◆ DESCRIPTION OF THE TASK
Could you write out the data that follows, exactly and in full?

(DATA SUPPLIED Opens)

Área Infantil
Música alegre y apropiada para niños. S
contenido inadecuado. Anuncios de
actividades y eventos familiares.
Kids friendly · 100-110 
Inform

(DATA SUPPLIED Closes)

◆ YOUR SOLUTION
Área Infantil
Música alegre y apropiada para niños. S
contenido inadecuado. Anuncios de
actividades y eventos familiares.
Kids friendly · 100-110 
Inform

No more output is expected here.